Memory usage in all Windows Vista+ versions is setup to keep as much stuff in memory as possible. This is the most effective way to do things as it prevents reads from disk, and flushing unneeded pages from RAM takes significantly less time than filling those pages from disk. The same problem you're seeing applies to MSSQL servers, Exchange, anything else that has a use for immense amounts of RAM since they will load as much into RAM as possible at any point.
If you're not seeing actual issues with paging out operations (Disk thrashing), Out of Memory errors in other applications, or performance issues with other applications, you can safely ignore high memory use. Empty RAM is not-needed RAM. Conversely, if you're expecting high memory usage on a machine and you're seeing zero-ish usage, there's likely an issue.

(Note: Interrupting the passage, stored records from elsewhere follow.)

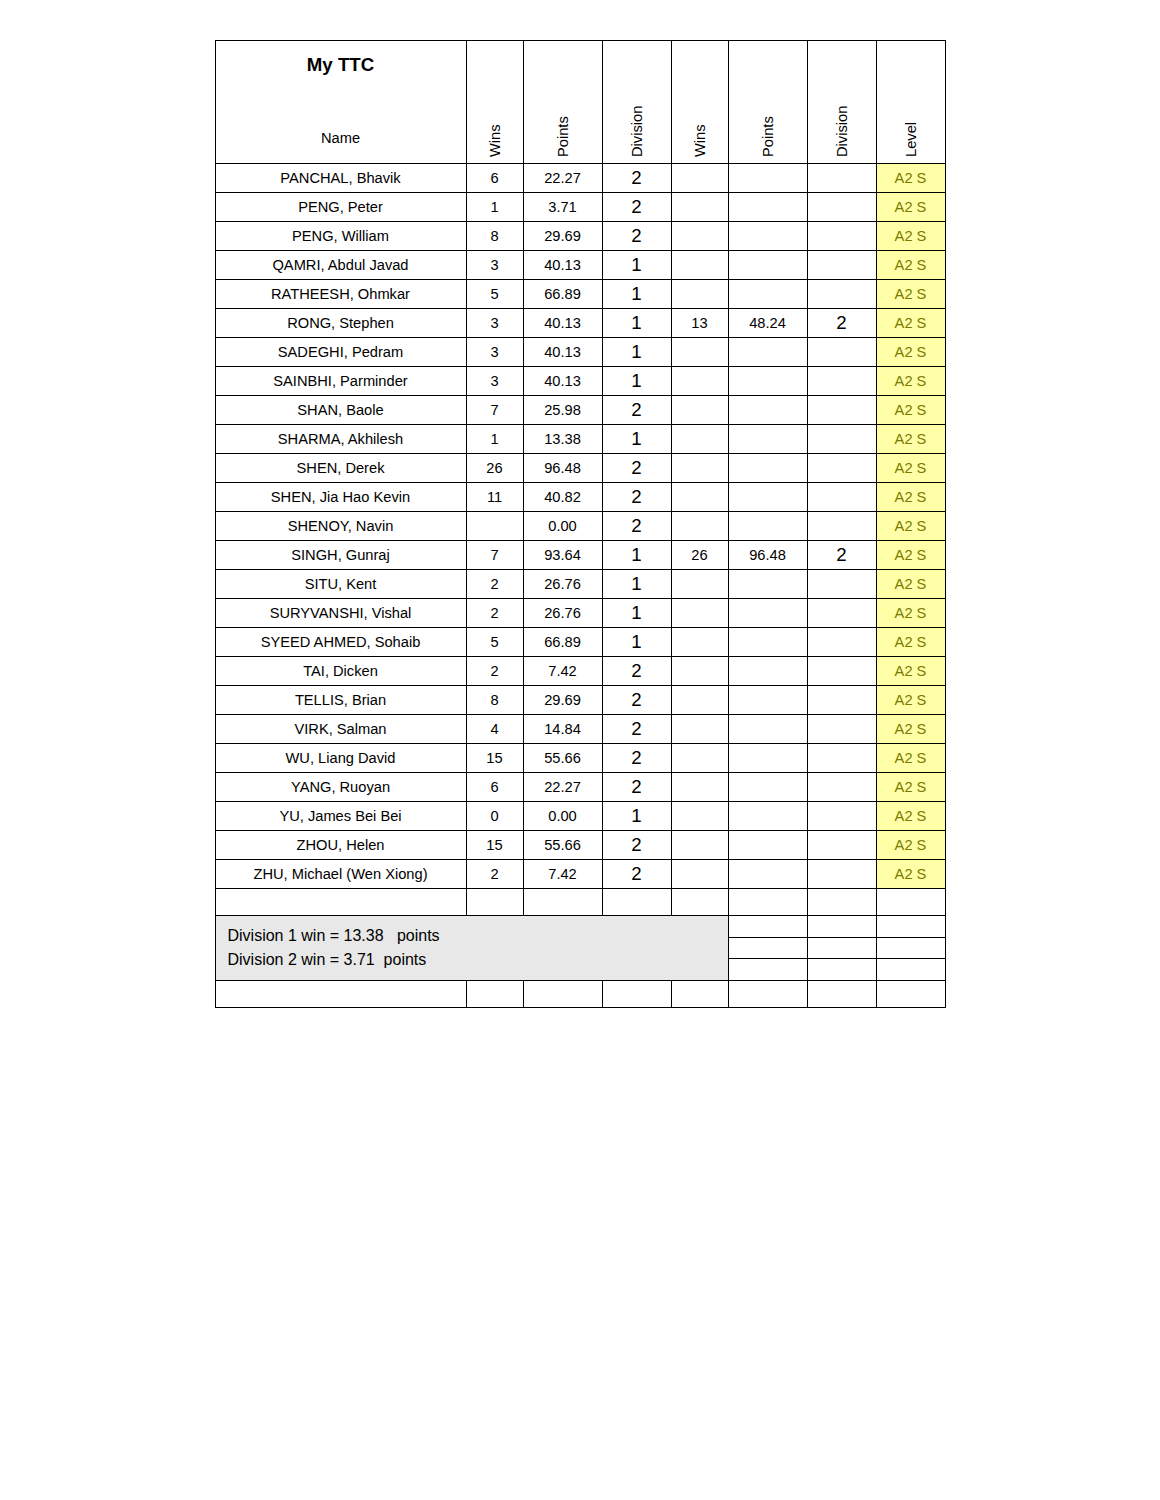| My TTC | Wins | Points | Division | Wins | Points | Division | Level |
| Name |
| PANCHAL, Bhavik | 6 | 22.27 | 2 | | | | A2 S |
| PENG, Peter | 1 | 3.71 | 2 | | | | A2 S |
| PENG, William | 8 | 29.69 | 2 | | | | A2 S |
| QAMRI, Abdul Javad | 3 | 40.13 | 1 | | | | A2 S |
| RATHEESH, Ohmkar | 5 | 66.89 | 1 | | | | A2 S |
| RONG, Stephen | 3 | 40.13 | 1 | 13 | 48.24 | 2 | A2 S |
| SADEGHI, Pedram | 3 | 40.13 | 1 | | | | A2 S |
| SAINBHI, Parminder | 3 | 40.13 | 1 | | | | A2 S |
| SHAN, Baole | 7 | 25.98 | 2 | | | | A2 S |
| SHARMA, Akhilesh | 1 | 13.38 | 1 | | | | A2 S |
| SHEN, Derek | 26 | 96.48 | 2 | | | | A2 S |
| SHEN, Jia Hao Kevin | 11 | 40.82 | 2 | | | | A2 S |
| SHENOY, Navin | | 0.00 | 2 | | | | A2 S |
| SINGH, Gunraj | 7 | 93.64 | 1 | 26 | 96.48 | 2 | A2 S |
| SITU, Kent | 2 | 26.76 | 1 | | | | A2 S |
| SURYVANSHI, Vishal | 2 | 26.76 | 1 | | | | A2 S |
| SYEED AHMED, Sohaib | 5 | 66.89 | 1 | | | | A2 S |
| TAI, Dicken | 2 | 7.42 | 2 | | | | A2 S |
| TELLIS, Brian | 8 | 29.69 | 2 | | | | A2 S |
| VIRK, Salman | 4 | 14.84 | 2 | | | | A2 S |
| WU, Liang David | 15 | 55.66 | 2 | | | | A2 S |
| YANG, Ruoyan | 6 | 22.27 | 2 | | | | A2 S |
| YU, James Bei Bei | 0 | 0.00 | 1 | | | | A2 S |
| ZHOU, Helen | 15 | 55.66 | 2 | | | | A2 S |
| ZHU, Michael (Wen Xiong) | 2 | 7.42 | 2 | | | | A2 S |
| Division 1 win = 13.38 points Division 2 win = 3.71 points | | | |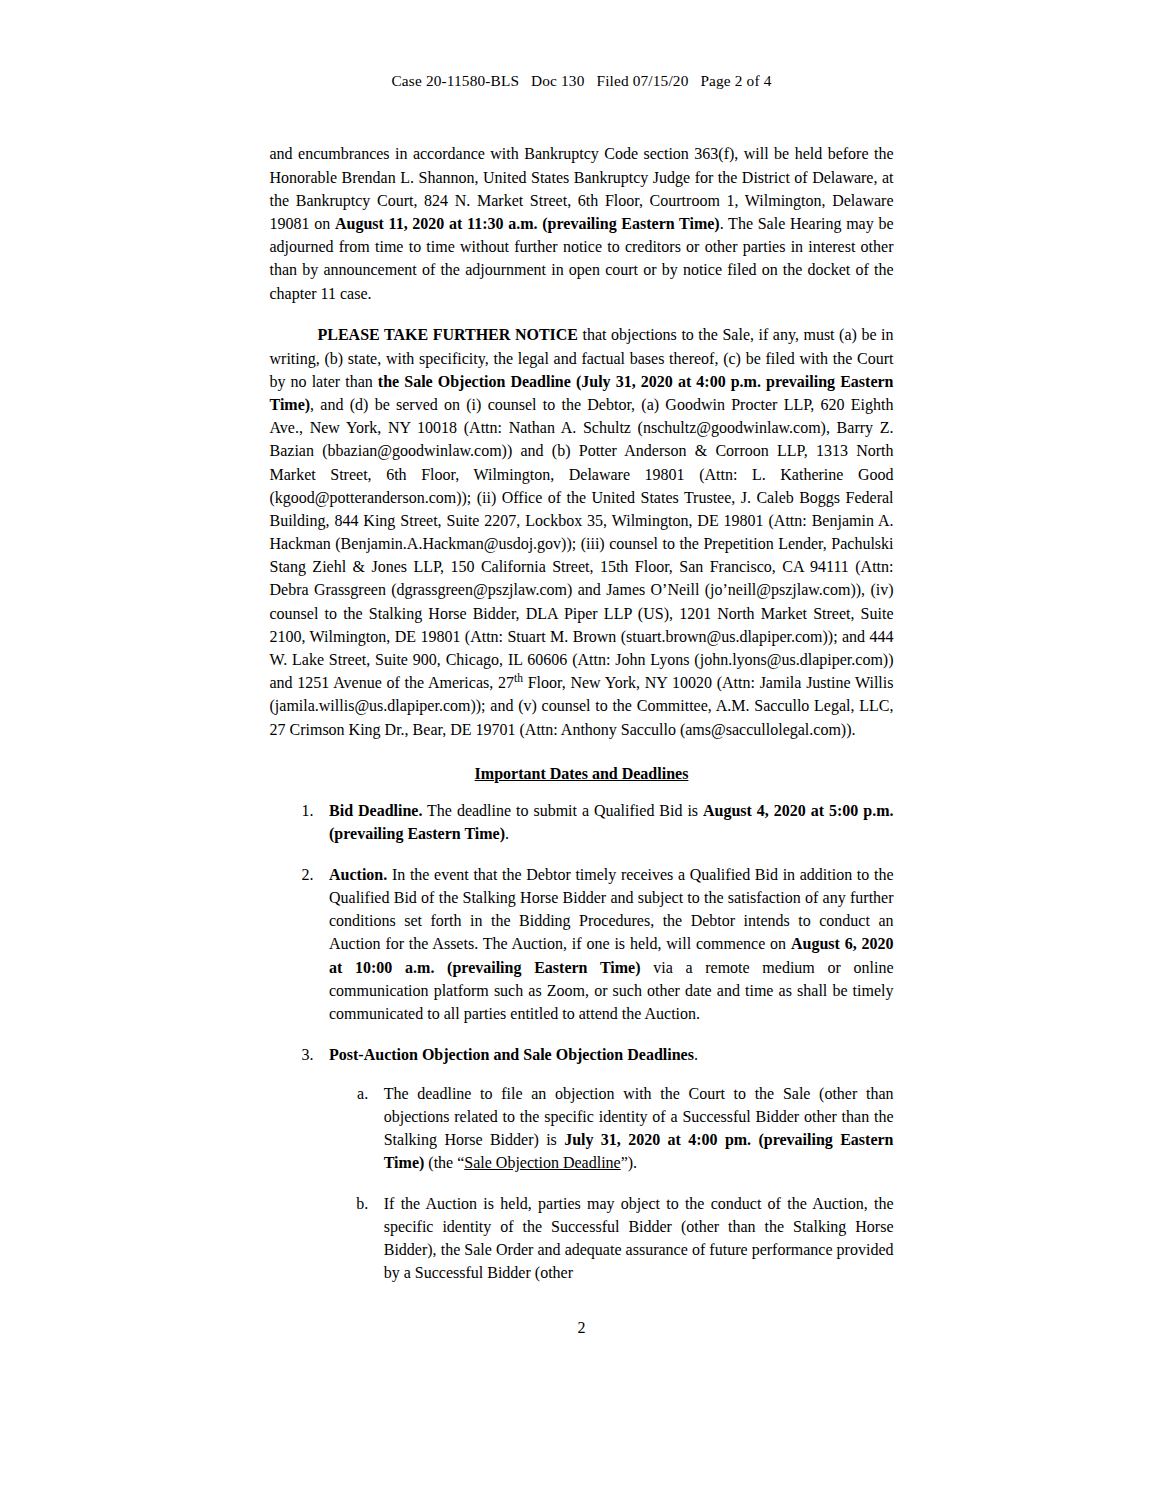Case 20-11580-BLS Doc 130 Filed 07/15/20 Page 2 of 4
and encumbrances in accordance with Bankruptcy Code section 363(f), will be held before the Honorable Brendan L. Shannon, United States Bankruptcy Judge for the District of Delaware, at the Bankruptcy Court, 824 N. Market Street, 6th Floor, Courtroom 1, Wilmington, Delaware 19081 on August 11, 2020 at 11:30 a.m. (prevailing Eastern Time). The Sale Hearing may be adjourned from time to time without further notice to creditors or other parties in interest other than by announcement of the adjournment in open court or by notice filed on the docket of the chapter 11 case.
PLEASE TAKE FURTHER NOTICE that objections to the Sale, if any, must (a) be in writing, (b) state, with specificity, the legal and factual bases thereof, (c) be filed with the Court by no later than the Sale Objection Deadline (July 31, 2020 at 4:00 p.m. prevailing Eastern Time), and (d) be served on (i) counsel to the Debtor, (a) Goodwin Procter LLP, 620 Eighth Ave., New York, NY 10018 (Attn: Nathan A. Schultz (nschultz@goodwinlaw.com), Barry Z. Bazian (bbazian@goodwinlaw.com)) and (b) Potter Anderson & Corroon LLP, 1313 North Market Street, 6th Floor, Wilmington, Delaware 19801 (Attn: L. Katherine Good (kgood@potteranderson.com)); (ii) Office of the United States Trustee, J. Caleb Boggs Federal Building, 844 King Street, Suite 2207, Lockbox 35, Wilmington, DE 19801 (Attn: Benjamin A. Hackman (Benjamin.A.Hackman@usdoj.gov)); (iii) counsel to the Prepetition Lender, Pachulski Stang Ziehl & Jones LLP, 150 California Street, 15th Floor, San Francisco, CA 94111 (Attn: Debra Grassgreen (dgrassgreen@pszjlaw.com) and James O’Neill (jo’neill@pszjlaw.com)), (iv) counsel to the Stalking Horse Bidder, DLA Piper LLP (US), 1201 North Market Street, Suite 2100, Wilmington, DE 19801 (Attn: Stuart M. Brown (stuart.brown@us.dlapiper.com)); and 444 W. Lake Street, Suite 900, Chicago, IL 60606 (Attn: John Lyons (john.lyons@us.dlapiper.com)) and 1251 Avenue of the Americas, 27th Floor, New York, NY 10020 (Attn: Jamila Justine Willis (jamila.willis@us.dlapiper.com)); and (v) counsel to the Committee, A.M. Saccullo Legal, LLC, 27 Crimson King Dr., Bear, DE 19701 (Attn: Anthony Saccullo (ams@saccullolegal.com)).
Important Dates and Deadlines
Bid Deadline. The deadline to submit a Qualified Bid is August 4, 2020 at 5:00 p.m. (prevailing Eastern Time).
Auction. In the event that the Debtor timely receives a Qualified Bid in addition to the Qualified Bid of the Stalking Horse Bidder and subject to the satisfaction of any further conditions set forth in the Bidding Procedures, the Debtor intends to conduct an Auction for the Assets. The Auction, if one is held, will commence on August 6, 2020 at 10:00 a.m. (prevailing Eastern Time) via a remote medium or online communication platform such as Zoom, or such other date and time as shall be timely communicated to all parties entitled to attend the Auction.
Post-Auction Objection and Sale Objection Deadlines.
The deadline to file an objection with the Court to the Sale (other than objections related to the specific identity of a Successful Bidder other than the Stalking Horse Bidder) is July 31, 2020 at 4:00 pm. (prevailing Eastern Time) (the “Sale Objection Deadline”).
If the Auction is held, parties may object to the conduct of the Auction, the specific identity of the Successful Bidder (other than the Stalking Horse Bidder), the Sale Order and adequate assurance of future performance provided by a Successful Bidder (other
2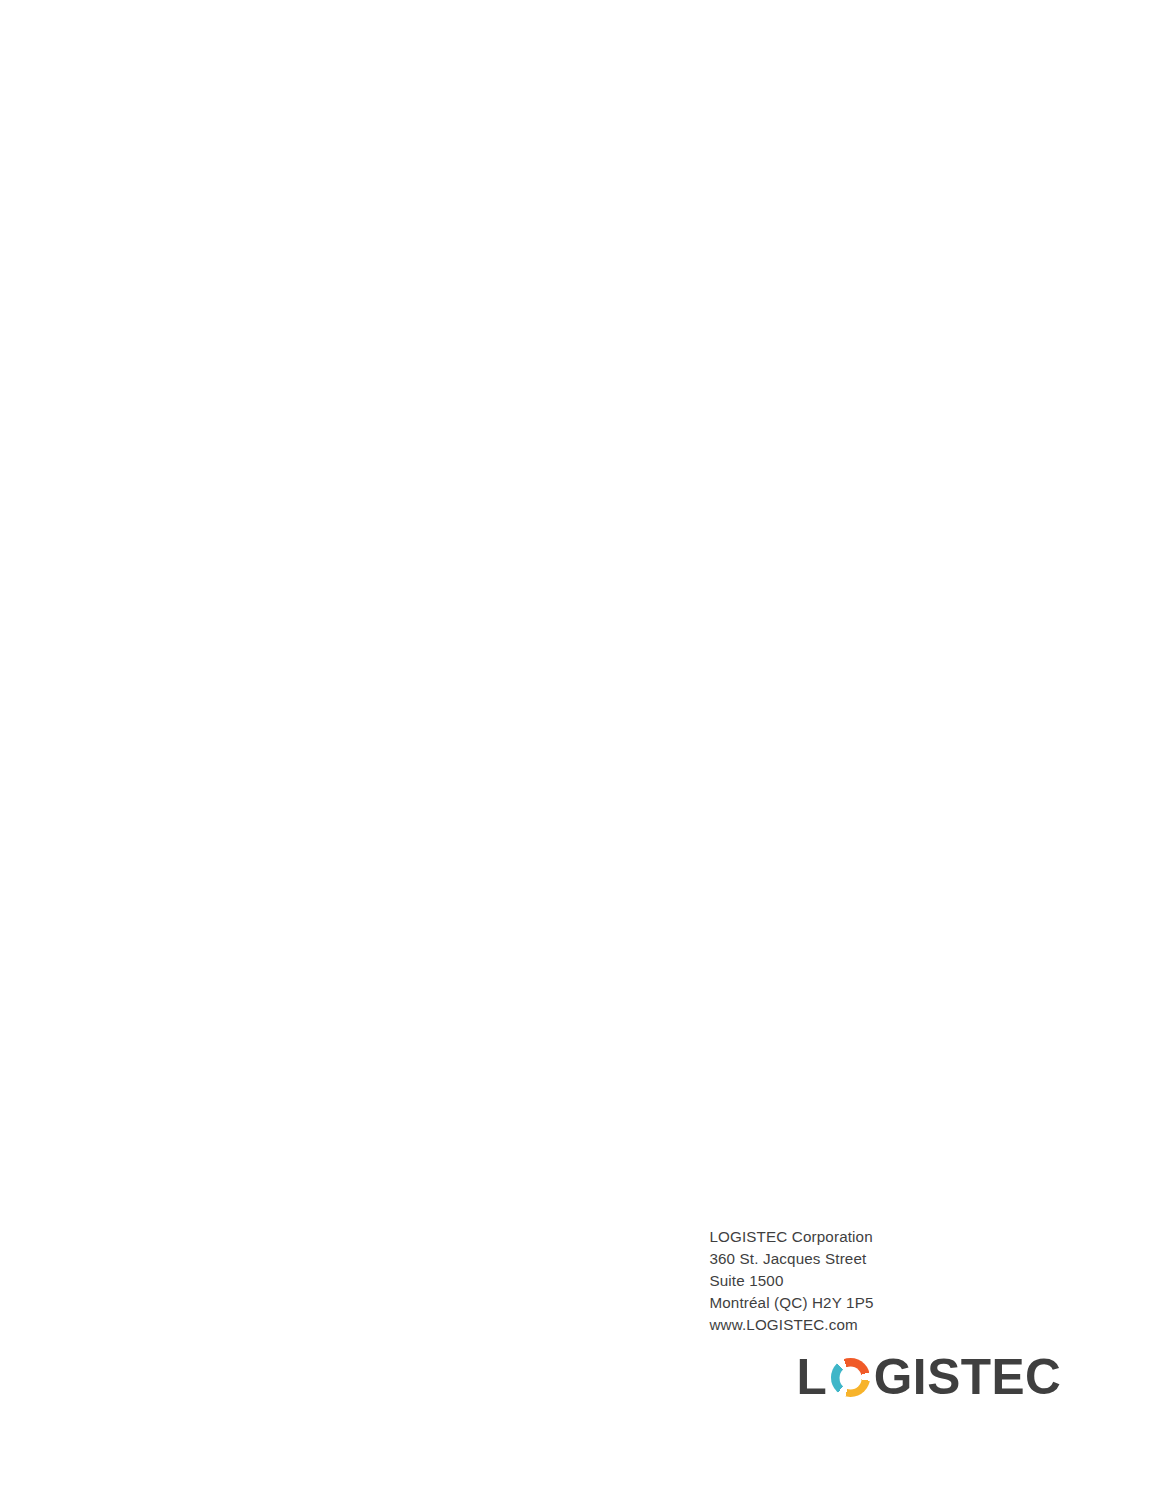LOGISTEC Corporation
360 St. Jacques Street
Suite 1500
Montréal (QC) H2Y 1P5
www.LOGISTEC.com
L GISTEC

As for monitoring of the memory usage, if you're monitoring only total RAM used, I would stop getting alerted at high levels. Keep alerting on for low RAM utilization the same as you would for low CPU utilization on a server which has applications that keep CPU at 20% (or whatever) when idle. If you're monitoring what application is using what amount of memory, and the server is hosting multiple applications, you may want to test your other applications without MSMQ running so you can get an accurate representation of how much RAM they'll use if given the opportunity, and adjust allocation and monitoring to account for those needs.
At our organization we've stopped monitoring high RAM consumption on all servers which we expect high RAM utilization; it does nothing but trigger alerts that need to be silenced, and obfuscates the legitimate alerts.
This article has some high level info about how memory management was changed in Vista, there have not been hugely significant changes to the memory manager since then, AFAIK.